Мы не будем утверждать, что Хомякова следовало бы величать первым в России семиотиком. На эту роль больше подходит, скажем, А. А. Потебня, живший несколько позже (он младший современник Хомякова и практически ровесник Ч. Пирса, основателя мировой теоретической семиотики) и предпочитавший излагать свои мысли в более академичной форме, нежели Алексей Степанович, в свою очередь склонный, как известно, к парадоксу, художеству и журналистской эффектности. Но вот активное и сознательное использование указанной методологии применительно к волнующим и актуальным проблемам истории, отечественной и общемировой, к трудному сочетанию «старого и нового» – тут пионерская роль Хомякова очевидна.
Символ является для Хомякова одним из главных орудий, с помощью которых – когда никакая формально-логическая система, «никакое искусственное воссоздание древности» не могут помочь историку – исследователю удается все-таки «воскресить, уяснить старое, привести его в сознание и жизнь», ибо остается еще, крепок еще «дух, живущий в воспоминаниях, преданиях или символах, уцелевших от древности», как утверждает автор статьи «О старом и новом»[226]. Символ позволяет совершить, казалось бы, невозможное, к чему и призывает философ, а именно, угадать ушедшее прошлое, угадать «старую Русь». Когда от истории требуется «не только документальности» и даже не столько ее, поскольку и документальных свидетельств почти никаких не осталось, «но еще органического смысла»[227], тут-то и выступает на первый план фундаментальное различение-наличие вещи и символа. Недостающие вещи и вещные отношения восполняются наличными символами и отношениями между ними.
Своеобразная теория и вместе с тем практика символического (семиотического) метода проведена у Хомякова прежде всего в его «Семирамиде». Ниже мы укажем основные особенности этой методологии, делая собственную попытку восстановления и выделения некоторых систематических черт в том большом трактате, который самим автором с его установкой на «живознание» и очевидной неприязнью к духу «тесных систем и мелочной критики» (56)[228] создавался, как принято считать, преимущественно асистематически, подчеркнуто ненаучно-любительски[229]. Начнем с различения вещного и символического, тем более что и сам Хомяков начинает с него один из вводных разделов «Семирамиды». Автор намечает здесь, в частности, некую ценностную шкалу, согласно которой «важнее всяких материальных признаков» народной деятельности выступают глухие «преданья и поверья самого народа» (53), а «еще важнее самих поверий и преданий» (мы бы сказали – мифов) утверждается «самый дух жизни» (54) человечества, который передается «живою речью и живыми сношениями народов» (130) и сохраняется в символах, «потому что символы, соединявшиеся в целый и полный миф, дают мысли прочность и неизменность» (131). Символы тем самым составляют духовную, невещественную часть спектра вещь – дух и суть (во всяком случае, для дописьменной части истории) «замена грамоте писаной» (131).
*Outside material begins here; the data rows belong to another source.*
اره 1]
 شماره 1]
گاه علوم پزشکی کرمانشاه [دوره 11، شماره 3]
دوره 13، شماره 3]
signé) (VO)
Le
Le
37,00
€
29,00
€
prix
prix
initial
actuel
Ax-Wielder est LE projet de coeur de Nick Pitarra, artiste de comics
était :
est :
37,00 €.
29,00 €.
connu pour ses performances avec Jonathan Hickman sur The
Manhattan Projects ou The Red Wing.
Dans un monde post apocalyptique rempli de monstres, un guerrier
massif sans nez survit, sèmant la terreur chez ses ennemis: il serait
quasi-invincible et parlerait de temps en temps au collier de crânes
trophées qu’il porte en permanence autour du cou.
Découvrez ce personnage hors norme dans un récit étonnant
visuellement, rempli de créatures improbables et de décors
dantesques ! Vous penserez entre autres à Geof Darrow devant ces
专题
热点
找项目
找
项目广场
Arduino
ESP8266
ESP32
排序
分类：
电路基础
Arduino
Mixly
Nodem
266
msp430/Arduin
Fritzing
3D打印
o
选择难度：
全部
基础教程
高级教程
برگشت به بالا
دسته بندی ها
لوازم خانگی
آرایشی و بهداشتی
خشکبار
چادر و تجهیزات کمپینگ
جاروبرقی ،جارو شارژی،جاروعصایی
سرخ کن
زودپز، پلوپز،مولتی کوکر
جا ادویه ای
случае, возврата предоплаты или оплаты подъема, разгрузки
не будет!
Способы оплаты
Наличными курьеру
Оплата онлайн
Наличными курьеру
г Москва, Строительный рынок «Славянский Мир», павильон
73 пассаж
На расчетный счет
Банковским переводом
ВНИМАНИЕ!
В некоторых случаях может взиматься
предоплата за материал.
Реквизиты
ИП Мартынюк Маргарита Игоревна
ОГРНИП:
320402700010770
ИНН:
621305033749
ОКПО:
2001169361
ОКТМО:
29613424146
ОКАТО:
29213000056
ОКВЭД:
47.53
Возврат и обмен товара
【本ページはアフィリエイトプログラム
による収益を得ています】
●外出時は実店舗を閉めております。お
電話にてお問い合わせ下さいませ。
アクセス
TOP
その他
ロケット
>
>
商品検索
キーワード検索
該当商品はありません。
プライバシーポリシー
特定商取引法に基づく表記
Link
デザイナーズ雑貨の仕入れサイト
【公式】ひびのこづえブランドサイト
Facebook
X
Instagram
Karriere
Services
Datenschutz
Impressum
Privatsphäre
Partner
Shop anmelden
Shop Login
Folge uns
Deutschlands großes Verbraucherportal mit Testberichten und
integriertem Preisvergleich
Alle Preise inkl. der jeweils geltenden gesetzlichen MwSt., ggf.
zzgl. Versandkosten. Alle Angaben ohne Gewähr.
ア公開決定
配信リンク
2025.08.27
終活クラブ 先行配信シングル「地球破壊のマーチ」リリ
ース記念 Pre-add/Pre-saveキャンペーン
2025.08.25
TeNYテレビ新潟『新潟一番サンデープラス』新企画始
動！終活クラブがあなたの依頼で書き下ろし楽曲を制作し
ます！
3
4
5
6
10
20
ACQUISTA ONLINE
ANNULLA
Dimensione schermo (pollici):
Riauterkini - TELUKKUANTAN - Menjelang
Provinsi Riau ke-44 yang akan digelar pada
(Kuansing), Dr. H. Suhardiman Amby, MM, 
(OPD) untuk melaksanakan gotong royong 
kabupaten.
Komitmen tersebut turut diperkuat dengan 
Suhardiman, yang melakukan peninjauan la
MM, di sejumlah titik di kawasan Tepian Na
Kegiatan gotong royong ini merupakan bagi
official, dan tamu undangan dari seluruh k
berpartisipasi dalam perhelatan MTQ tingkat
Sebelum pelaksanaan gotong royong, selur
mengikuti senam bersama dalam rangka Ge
Глубоко символическим, но никак не географическим, этнологическим, социологическим или, в конце концов, чисто логическим предстает у Хомякова и разделение «народов и вер» по типам иранства и кушитства. Обсуждению и критике этого знаменитого разделения посвящена громадная литература, перед лицом которой мы рискнем добавить только суждения с избранным оттенком философии символа. Прежде всего, отметим очевидную связь этого разделения с предыдущим фундаментальным разделением: иранство, по Хомякову, – поклонение духу и необходимости, кушитство – предпочтение вещественности и воле. Можно указать также как непосредственное предшествие этой хомяковской типологии в традиции европейского романтизма («каиниты» и «сефиты», согласно разделению мировой истории по Ф. Шлегелю), так и последующее оформление в многочисленных бинарных оппозициях у позднейших структуралистов-семиотиков. Одна из последних по времени теорий такого рода, причем построенная на обширном материале именно мировой графической символики, принадлежит А. Голану[230].